As per 4th February 2021, we populated a list of all our RDS instances and we have 89 RDS Postgres instances that use Postgres 9.6 in production environment. Postgres has announced that Postgres 9.6 will be EoL in 11th November 2021 and AWS has announced that RDS Postgres 9.6 will be EoL in 18th January 2022. Therefore, you might need to consider upgrading our RDS Postgres 9.6 instances starting from now. As of now, BEI has no plan to provide hands-on support to help the team doing the major upgrade. For teams that want to do the major upgrade by themselves, you can start planning the upgrade as early as possible. One possible benefit that you can leverage from the major upgrade is you can use new features from either Postgres or AWS RDS Postgres, such as Performance Insight or M5 instance family. As the target major version, so far we have only tested upgrading to Postgres 11. You may try Postgres 12 or 13 as the target, but please test thoroughly in staging.
The old proxy method for calling RDS Postgres from service servers requires a codebuild pipeline to generate the proxy jar and upload it to the beiartf. The generator code used in the pipeline is only compatible with Postgres 9.5. Our first advice to tackle this problem is to move all communication methods with RDS to using jOOQ, but considering that many teams can’t move to jOOQ in a short period of time, we have published a new proxy generator image that uses Postgres 9.6 [IMAGE_ID]. We also have published an updated generator library compatible with Postgres 9.6 (com.traveloka.common:postgres-proxy-generator:11.1.27). However, we might not do this when Postgres 9.6 enter EoL status, since we aim to deprecate the proxy method. Please read this link for the current Postgres development and deployment method.
For those who still use proxy and have sql code in the tv-sql-product repository, the repository will be updated to use the new library on March 1st 2021. Please adjust your pipelines to use the new docker image in case of usage after March 1st. For those with separate sql repositories but still using proxy, please update the library and the image used yourself. If the repo structure still follows the tv-sql-product, you can find the library declaration in gradle/scripts/publish_library.gradle, the dependencies closure. To update the docker image you can simply update the terraform-aws-codebuild-postgres-proxy-publisher module for your pipeline to version 0.10.0
This concludes the RDS Postgres 9.5 Major Upgrade project.

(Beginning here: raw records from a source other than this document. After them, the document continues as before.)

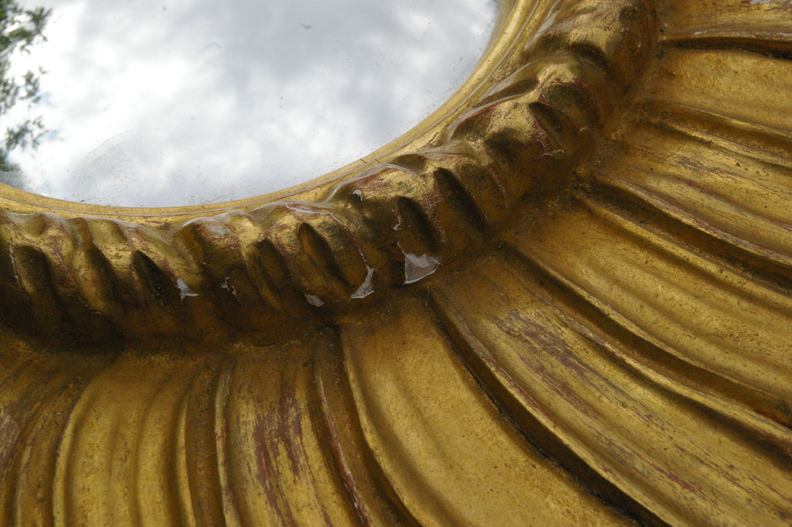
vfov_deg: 34.1
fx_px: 857
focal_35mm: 39
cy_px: 264
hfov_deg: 49.6
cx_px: 396
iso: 1600
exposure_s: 1/1000
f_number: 11
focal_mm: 26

We want to thank @adrian.susanto from FPR, @Frans, @agusprasetiyo, and @dimas.yuwono from FinTech, @yonathan.handjojo and @hadi_japarto from CorpTech, @Namit from Platform DevOps, and all other engineers that have collaborated with us in driving this project to completion. We also want to remind once again to teams to start planning about RDS Postgres 9.6 Major Upgrade in relation to the given EoL date, and that Backend Infra team has no plan to provide hands-on support as of now. This might change later based on the situation then. Thank you for your attention.